My wife and I both worked average paying jobs that anybody could live off of. The temptation for most people is to live off  the total income that they make. In other words, if each person makes $40,000 a year, they live the lifestyle of a family making $80,000 annually. This is a completely natural thing, people work hard for their money and naturally want to enjoy the fruits of their labor. Unfortunately, this is not a good approach to the family finances if your objective is to pay off debt as quickly as possible.
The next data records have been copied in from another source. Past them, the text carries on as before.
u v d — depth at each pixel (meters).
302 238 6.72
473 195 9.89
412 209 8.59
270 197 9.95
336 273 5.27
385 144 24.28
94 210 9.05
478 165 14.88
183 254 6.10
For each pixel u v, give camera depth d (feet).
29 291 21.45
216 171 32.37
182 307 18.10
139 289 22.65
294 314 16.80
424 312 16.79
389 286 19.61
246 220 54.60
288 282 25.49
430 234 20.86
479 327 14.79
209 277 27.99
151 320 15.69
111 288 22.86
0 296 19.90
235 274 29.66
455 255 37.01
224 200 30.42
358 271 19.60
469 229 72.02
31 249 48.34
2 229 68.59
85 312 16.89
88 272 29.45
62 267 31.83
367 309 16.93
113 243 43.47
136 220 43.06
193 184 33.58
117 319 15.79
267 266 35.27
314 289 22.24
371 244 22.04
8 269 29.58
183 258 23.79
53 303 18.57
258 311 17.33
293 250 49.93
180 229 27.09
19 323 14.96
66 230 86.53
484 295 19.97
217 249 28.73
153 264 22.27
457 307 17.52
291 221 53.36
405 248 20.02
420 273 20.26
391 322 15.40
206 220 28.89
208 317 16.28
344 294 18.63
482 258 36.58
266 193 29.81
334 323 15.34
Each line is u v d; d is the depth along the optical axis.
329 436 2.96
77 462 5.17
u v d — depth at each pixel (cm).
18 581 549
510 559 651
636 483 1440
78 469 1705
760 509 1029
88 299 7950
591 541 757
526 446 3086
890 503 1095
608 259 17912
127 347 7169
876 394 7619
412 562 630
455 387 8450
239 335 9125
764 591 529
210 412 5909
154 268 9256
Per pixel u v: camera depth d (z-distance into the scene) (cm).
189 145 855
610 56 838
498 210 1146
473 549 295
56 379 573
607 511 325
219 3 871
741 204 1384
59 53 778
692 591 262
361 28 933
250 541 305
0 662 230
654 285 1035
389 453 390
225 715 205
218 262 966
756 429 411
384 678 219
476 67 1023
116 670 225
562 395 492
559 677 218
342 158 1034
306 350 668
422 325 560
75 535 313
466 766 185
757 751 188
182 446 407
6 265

The first major financial decision that my wife and I made was to only live off one income. Since I made slightly more in my job, we concluded that our monthly expenses would be budgeted solely from my paycheck, as if my wife’s income never existed. This was not the easiest thing to do. When you’re coming up to your budgeted limit for food, fun or something else you enjoy, it’s easy to think about all of this ‘extra’ money that you haven’t budgeted and not worry about going over your budget a little bit. It takes significant discipline and self control to resist this temptation in the name of something as unexciting as making a slightly larger loan payment. I won’t lie and say that we never gave in to this temptation, it certainly happened to us a few times. However, for the most part we stayed within budget and our monthly expenses didn’t come from my wife’s salary.

Living off of one average-sized income required us to live a minimalist lifestyle. We did not dine out, and lived off of cost-effective slow cooker meals. We never took a big vacation, choosing instead to spend time with family on the rare occasion that we did travel. Additionally, we did everything we could to reduce our monthly bills. For example, to this day we have never had cable, opting for cheaper Netflix and HBO Go subscriptions for entertainment. We also bought used, living off of Facebook Marketplace and Craigslist when we needed to make a big purchase for the best value. These things were hard, but in the end it was all worth it. Nothing felt better than making that one final debt payment, and it was only for 22 months that we had to live that significantly below our means.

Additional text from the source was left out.